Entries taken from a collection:
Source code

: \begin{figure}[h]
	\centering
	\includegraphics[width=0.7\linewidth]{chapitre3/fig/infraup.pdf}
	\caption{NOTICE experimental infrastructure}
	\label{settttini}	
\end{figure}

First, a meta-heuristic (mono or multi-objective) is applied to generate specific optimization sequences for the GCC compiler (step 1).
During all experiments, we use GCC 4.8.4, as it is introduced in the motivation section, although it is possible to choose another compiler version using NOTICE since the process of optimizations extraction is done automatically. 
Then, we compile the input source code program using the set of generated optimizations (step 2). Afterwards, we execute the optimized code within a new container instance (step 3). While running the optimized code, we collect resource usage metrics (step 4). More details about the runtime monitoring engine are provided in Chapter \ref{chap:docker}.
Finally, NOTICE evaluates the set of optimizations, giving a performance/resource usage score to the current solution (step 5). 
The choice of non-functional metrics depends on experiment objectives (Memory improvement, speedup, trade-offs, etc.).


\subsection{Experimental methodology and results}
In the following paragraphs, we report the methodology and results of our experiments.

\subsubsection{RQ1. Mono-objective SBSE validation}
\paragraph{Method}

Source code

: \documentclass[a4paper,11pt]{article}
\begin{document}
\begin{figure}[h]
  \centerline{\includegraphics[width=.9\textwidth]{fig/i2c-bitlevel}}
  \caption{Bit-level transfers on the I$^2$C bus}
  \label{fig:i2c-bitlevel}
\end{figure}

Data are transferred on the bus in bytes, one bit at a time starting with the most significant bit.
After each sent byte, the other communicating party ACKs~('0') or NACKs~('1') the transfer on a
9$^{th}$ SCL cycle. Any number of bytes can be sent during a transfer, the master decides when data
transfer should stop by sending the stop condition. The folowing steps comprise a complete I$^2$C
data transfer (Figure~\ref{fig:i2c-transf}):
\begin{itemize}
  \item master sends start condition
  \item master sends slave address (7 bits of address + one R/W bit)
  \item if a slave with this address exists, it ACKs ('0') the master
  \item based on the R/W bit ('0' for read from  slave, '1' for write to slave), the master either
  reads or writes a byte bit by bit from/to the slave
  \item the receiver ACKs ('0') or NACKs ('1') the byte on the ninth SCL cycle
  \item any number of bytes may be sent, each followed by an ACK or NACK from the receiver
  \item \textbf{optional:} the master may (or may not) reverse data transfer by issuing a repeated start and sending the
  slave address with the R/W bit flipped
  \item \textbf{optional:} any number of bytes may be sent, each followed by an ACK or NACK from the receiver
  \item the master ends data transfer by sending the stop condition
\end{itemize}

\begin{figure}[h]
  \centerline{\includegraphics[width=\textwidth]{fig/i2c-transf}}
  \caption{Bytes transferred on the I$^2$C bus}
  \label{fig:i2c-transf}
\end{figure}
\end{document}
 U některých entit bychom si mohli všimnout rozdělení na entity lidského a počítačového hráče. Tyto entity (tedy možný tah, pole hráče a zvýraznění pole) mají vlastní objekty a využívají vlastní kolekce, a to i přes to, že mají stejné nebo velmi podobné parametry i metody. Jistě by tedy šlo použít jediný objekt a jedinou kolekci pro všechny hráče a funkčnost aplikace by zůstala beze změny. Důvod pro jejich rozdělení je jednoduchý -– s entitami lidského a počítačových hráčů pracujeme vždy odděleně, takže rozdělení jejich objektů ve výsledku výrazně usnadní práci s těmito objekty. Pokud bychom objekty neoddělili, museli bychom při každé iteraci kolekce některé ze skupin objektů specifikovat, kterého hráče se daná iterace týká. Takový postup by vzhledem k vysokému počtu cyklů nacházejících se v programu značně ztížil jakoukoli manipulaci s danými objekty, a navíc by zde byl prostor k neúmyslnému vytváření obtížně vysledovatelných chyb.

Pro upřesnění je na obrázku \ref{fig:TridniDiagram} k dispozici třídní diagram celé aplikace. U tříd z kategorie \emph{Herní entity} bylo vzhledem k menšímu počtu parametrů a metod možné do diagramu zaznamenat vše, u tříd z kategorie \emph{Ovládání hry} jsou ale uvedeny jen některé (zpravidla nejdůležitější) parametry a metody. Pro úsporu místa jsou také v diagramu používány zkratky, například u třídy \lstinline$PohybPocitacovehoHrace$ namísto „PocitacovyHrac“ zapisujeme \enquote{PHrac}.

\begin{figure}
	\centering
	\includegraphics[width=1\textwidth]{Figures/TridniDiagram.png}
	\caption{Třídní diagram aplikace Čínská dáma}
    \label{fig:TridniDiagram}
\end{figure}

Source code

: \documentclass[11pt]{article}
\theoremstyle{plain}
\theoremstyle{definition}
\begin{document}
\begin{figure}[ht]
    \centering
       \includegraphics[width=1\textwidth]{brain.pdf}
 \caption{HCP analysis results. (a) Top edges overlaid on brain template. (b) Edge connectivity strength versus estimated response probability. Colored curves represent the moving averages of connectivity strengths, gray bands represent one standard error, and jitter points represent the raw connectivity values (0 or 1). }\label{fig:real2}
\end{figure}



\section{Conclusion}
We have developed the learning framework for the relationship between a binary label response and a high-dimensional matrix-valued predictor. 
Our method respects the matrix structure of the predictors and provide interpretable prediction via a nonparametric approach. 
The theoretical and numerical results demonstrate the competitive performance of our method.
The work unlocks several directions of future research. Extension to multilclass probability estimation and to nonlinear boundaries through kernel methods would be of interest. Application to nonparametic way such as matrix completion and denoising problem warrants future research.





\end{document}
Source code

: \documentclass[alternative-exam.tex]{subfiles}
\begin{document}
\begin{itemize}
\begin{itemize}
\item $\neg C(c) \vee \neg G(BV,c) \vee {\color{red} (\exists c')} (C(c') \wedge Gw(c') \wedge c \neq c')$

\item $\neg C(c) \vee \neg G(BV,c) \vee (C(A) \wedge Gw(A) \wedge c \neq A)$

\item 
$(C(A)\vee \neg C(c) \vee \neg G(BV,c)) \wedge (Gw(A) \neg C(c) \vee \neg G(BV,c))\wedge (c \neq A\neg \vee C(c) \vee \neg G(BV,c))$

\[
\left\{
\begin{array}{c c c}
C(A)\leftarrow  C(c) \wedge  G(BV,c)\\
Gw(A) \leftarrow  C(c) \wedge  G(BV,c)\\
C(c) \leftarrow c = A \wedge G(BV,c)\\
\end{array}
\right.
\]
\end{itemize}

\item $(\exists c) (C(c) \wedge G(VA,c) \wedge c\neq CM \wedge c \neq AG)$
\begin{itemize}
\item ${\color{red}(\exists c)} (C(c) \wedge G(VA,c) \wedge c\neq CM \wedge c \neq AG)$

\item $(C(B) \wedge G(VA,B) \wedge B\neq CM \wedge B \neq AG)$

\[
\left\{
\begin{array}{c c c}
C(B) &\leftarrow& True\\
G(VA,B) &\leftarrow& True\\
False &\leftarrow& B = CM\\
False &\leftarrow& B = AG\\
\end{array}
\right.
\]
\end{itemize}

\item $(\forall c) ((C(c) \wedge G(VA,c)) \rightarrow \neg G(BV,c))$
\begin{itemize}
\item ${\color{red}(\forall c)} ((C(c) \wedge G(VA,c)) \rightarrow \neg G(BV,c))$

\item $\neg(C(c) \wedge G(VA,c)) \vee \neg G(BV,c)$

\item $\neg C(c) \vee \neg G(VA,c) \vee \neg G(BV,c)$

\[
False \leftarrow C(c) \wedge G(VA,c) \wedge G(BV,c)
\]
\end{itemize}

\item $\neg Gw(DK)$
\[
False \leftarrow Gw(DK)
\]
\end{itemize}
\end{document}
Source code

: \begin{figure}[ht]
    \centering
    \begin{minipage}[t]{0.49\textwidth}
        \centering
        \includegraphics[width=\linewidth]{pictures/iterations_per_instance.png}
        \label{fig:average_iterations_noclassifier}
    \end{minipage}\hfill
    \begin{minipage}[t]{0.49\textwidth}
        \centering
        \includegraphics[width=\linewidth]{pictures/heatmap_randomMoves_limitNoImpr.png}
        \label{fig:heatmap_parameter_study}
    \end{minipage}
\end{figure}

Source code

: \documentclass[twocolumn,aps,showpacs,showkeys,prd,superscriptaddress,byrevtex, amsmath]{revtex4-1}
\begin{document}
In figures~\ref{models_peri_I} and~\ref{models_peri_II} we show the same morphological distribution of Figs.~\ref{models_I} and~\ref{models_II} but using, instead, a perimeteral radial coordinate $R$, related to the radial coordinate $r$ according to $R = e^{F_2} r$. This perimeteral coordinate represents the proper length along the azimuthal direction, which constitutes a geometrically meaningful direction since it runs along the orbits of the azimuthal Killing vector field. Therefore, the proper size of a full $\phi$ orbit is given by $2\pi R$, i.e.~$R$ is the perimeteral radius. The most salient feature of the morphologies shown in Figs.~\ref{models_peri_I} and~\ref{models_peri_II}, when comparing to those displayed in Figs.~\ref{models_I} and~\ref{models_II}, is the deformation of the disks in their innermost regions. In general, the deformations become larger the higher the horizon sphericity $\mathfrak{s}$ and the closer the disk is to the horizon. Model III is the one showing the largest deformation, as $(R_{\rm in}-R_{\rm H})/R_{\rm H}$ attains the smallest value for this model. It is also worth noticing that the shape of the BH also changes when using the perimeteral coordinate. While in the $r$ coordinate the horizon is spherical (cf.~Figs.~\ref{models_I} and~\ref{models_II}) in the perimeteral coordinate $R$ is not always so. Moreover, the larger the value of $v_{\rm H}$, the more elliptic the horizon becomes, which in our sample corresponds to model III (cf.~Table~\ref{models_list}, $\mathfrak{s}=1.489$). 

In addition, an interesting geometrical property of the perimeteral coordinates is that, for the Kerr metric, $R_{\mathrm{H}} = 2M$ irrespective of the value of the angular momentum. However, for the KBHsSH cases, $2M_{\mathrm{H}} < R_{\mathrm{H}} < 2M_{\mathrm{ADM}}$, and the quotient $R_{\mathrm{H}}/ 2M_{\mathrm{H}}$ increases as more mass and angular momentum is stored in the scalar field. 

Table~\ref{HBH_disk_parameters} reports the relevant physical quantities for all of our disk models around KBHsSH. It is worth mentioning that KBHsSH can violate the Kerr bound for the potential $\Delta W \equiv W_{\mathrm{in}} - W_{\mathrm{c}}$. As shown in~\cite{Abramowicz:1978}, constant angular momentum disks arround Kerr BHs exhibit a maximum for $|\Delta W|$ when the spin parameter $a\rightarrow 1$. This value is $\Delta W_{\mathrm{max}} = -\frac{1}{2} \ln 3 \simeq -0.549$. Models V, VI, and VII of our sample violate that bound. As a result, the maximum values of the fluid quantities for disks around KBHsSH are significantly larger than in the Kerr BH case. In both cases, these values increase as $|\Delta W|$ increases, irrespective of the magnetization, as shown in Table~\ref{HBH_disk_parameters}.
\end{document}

**Your instructions:** The first line of the entries above marks where to begin; repeat each line exactly through the one that contains "Finally, NOTICE evaluates", and include that line.

**Result of the task:**
Source code

: \begin{figure}[h]
	\centering
	\includegraphics[width=0.7\linewidth]{chapitre3/fig/infraup.pdf}
	\caption{NOTICE experimental infrastructure}
	\label{settttini}	
\end{figure}

First, a meta-heuristic (mono or multi-objective) is applied to generate specific optimization sequences for the GCC compiler (step 1).
During all experiments, we use GCC 4.8.4, as it is introduced in the motivation section, although it is possible to choose another compiler version using NOTICE since the process of optimizations extraction is done automatically. 
Then, we compile the input source code program using the set of generated optimizations (step 2). Afterwards, we execute the optimized code within a new container instance (step 3). While running the optimized code, we collect resource usage metrics (step 4). More details about the runtime monitoring engine are provided in Chapter \ref{chap:docker}.
Finally, NOTICE evaluates the set of optimizations, giving a performance/resource usage score to the current solution (step 5). 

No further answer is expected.